───── THE DATA ─────
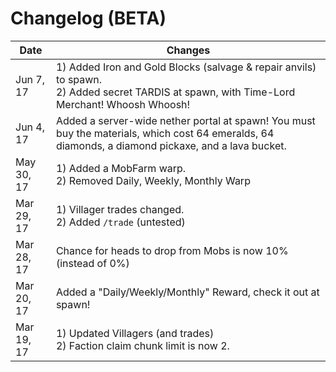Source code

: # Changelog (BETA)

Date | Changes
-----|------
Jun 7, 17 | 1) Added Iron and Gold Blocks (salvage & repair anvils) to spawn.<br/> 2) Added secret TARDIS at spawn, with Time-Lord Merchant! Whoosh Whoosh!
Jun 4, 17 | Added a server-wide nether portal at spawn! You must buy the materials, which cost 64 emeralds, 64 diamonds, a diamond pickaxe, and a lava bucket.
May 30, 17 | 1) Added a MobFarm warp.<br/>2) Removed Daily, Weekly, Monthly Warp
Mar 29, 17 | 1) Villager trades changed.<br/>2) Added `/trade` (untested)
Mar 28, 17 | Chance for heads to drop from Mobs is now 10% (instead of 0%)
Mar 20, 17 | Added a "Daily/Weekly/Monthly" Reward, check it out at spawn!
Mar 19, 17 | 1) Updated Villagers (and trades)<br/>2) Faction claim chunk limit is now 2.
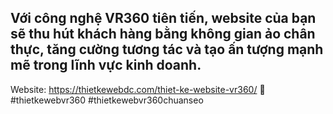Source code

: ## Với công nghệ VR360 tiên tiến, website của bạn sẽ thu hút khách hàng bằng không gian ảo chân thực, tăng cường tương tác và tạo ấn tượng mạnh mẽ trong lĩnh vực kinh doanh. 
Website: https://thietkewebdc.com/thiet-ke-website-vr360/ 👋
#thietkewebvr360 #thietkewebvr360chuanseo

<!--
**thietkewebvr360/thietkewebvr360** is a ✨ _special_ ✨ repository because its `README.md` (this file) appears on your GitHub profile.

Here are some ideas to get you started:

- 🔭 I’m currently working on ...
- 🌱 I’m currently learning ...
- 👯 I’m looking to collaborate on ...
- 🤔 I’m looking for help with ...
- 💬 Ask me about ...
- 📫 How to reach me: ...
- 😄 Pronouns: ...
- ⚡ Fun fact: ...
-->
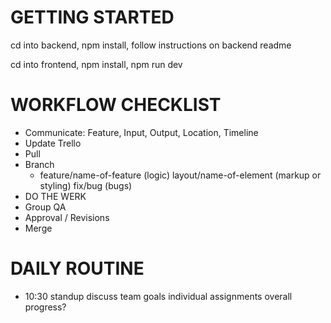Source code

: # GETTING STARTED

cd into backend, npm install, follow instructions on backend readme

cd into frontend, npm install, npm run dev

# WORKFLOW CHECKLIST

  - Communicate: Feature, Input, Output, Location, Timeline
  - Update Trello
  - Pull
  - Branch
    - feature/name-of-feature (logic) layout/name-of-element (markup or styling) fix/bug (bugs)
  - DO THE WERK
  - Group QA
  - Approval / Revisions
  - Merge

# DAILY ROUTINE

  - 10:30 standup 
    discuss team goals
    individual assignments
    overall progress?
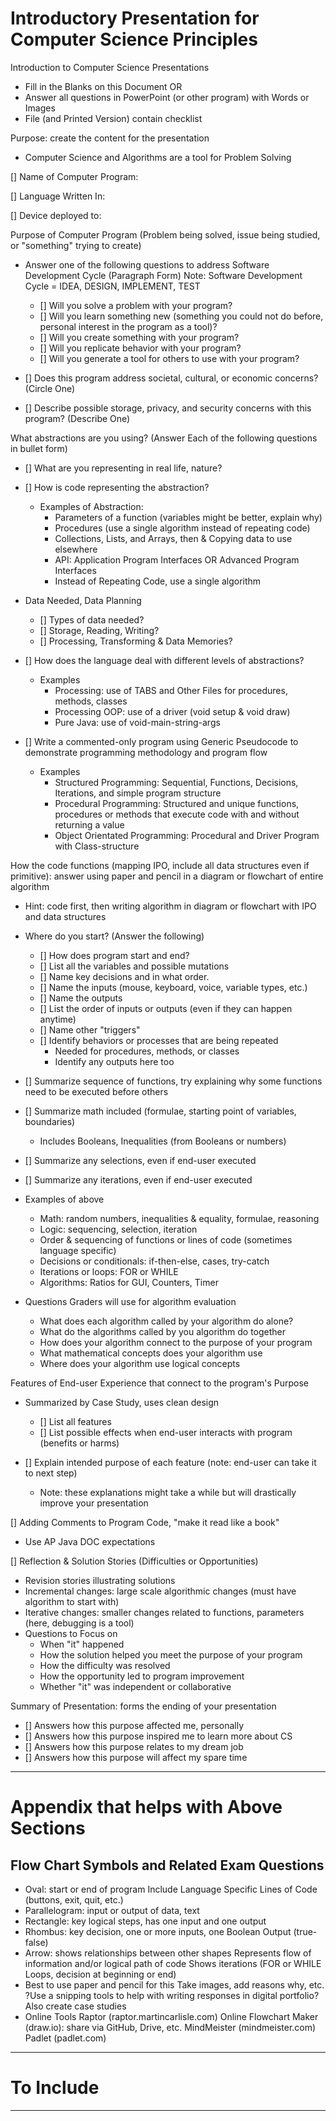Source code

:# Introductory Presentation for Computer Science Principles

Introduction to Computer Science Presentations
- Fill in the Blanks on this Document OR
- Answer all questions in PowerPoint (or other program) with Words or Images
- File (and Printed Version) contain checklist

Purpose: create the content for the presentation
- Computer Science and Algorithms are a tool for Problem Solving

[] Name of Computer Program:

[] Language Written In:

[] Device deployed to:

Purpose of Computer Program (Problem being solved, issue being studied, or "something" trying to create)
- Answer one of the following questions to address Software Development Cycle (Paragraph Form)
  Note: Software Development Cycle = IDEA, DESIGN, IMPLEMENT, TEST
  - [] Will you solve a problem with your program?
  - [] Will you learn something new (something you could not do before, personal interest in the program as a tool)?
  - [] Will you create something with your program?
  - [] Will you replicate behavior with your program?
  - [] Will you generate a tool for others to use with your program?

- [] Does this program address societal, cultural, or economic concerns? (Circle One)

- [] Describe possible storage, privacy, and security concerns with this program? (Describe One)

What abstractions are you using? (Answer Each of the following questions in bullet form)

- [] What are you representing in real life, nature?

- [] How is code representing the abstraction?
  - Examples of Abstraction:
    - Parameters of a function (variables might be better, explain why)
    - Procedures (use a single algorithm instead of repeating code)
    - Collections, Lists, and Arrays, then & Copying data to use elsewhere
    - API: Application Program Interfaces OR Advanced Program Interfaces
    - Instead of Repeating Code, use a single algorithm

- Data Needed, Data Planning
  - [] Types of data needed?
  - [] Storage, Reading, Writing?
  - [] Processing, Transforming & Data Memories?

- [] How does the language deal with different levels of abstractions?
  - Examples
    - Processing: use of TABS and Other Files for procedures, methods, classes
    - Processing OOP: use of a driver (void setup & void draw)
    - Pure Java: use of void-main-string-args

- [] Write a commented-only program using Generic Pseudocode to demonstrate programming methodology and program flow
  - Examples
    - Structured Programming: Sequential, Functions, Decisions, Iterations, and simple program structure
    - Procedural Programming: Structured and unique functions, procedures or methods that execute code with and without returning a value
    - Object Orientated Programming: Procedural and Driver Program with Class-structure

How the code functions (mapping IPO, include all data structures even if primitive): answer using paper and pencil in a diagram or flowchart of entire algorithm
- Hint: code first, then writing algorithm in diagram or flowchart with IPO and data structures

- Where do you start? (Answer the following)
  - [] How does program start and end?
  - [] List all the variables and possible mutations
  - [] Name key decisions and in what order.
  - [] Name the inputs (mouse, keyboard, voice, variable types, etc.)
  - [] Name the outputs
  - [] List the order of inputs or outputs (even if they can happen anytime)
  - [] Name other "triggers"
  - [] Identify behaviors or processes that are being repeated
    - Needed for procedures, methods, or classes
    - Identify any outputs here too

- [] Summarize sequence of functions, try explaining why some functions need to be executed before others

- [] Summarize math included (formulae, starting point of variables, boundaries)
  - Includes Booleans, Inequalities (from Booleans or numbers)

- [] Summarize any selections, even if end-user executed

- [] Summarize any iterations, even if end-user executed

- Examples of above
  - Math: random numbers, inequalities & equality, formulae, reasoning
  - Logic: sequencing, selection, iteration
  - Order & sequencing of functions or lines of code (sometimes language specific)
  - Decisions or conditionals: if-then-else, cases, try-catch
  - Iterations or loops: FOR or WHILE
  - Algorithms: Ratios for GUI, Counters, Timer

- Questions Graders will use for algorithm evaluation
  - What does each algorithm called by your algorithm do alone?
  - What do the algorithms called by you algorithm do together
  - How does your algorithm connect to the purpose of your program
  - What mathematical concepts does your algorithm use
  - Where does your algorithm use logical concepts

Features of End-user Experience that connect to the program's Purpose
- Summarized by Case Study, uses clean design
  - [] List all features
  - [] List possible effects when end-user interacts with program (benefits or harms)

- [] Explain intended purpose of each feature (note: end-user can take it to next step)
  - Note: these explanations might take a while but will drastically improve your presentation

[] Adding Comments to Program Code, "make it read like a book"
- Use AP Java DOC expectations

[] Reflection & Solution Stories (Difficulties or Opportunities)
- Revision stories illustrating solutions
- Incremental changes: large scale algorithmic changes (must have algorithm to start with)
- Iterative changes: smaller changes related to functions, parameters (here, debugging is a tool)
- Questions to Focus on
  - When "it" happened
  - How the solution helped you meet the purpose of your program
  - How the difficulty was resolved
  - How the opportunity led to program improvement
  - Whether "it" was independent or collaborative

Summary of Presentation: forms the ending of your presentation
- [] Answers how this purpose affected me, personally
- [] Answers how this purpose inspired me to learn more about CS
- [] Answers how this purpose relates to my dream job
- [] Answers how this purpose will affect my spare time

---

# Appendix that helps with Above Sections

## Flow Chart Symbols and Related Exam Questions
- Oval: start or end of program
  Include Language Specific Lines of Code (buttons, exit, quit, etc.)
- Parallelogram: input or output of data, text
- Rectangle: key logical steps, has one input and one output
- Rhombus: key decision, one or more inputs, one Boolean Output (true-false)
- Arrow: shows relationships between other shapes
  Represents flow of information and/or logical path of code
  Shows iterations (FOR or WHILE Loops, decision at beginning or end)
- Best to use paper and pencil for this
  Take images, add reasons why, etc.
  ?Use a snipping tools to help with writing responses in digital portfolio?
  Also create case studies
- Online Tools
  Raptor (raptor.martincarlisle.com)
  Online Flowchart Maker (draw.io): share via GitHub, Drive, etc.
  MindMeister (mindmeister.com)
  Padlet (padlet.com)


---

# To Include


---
─────
#### [TASK]
Turn the lines starting at the one containing "What abstractions are" and ending at the one containing "- Hint: code" into a Markdown table with the columns Row and Line. Number each non-blank line in Row, put its text in Line, and omit blank lines.

#### [EXERCISE RESPONSE]
| Row | Line |
|---|---|
| 1 | What abstractions are you using? (Answer Each of the following questions in bullet form) |
| 2 | - [] What are you representing in real life, nature? |
| 3 | - [] How is code representing the abstraction? |
| 4 |   - Examples of Abstraction: |
| 5 |     - Parameters of a function (variables might be better, explain why) |
| 6 |     - Procedures (use a single algorithm instead of repeating code) |
| 7 |     - Collections, Lists, and Arrays, then & Copying data to use elsewhere |
| 8 |     - API: Application Program Interfaces OR Advanced Program Interfaces |
| 9 |     - Instead of Repeating Code, use a single algorithm |
| 10 | - Data Needed, Data Planning |
| 11 |   - [] Types of data needed? |
| 12 |   - [] Storage, Reading, Writing? |
| 13 |   - [] Processing, Transforming & Data Memories? |
| 14 | - [] How does the language deal with different levels of abstractions? |
| 15 |   - Examples |
| 16 |     - Processing: use of TABS and Other Files for procedures, methods, classes |
| 17 |     - Processing OOP: use of a driver (void setup & void draw) |
| 18 |     - Pure Java: use of void-main-string-args |
| 19 | - [] Write a commented-only program using Generic Pseudocode to demonstrate programming methodology and program flow |
| 20 |   - Examples |
| 21 |     - Structured Programming: Sequential, Functions, Decisions, Iterations, and simple program structure |
| 22 |     - Procedural Programming: Structured and unique functions, procedures or methods that execute code with and without returning a value |
| 23 |     - Object Orientated Programming: Procedural and Driver Program with Class-structure |
| 24 | How the code functions (mapping IPO, include all data structures even if primitive): answer using paper and pencil in a diagram or flowchart of entire algorithm |
| 25 | - Hint: code first, then writing algorithm in diagram or flowchart with IPO and data structures |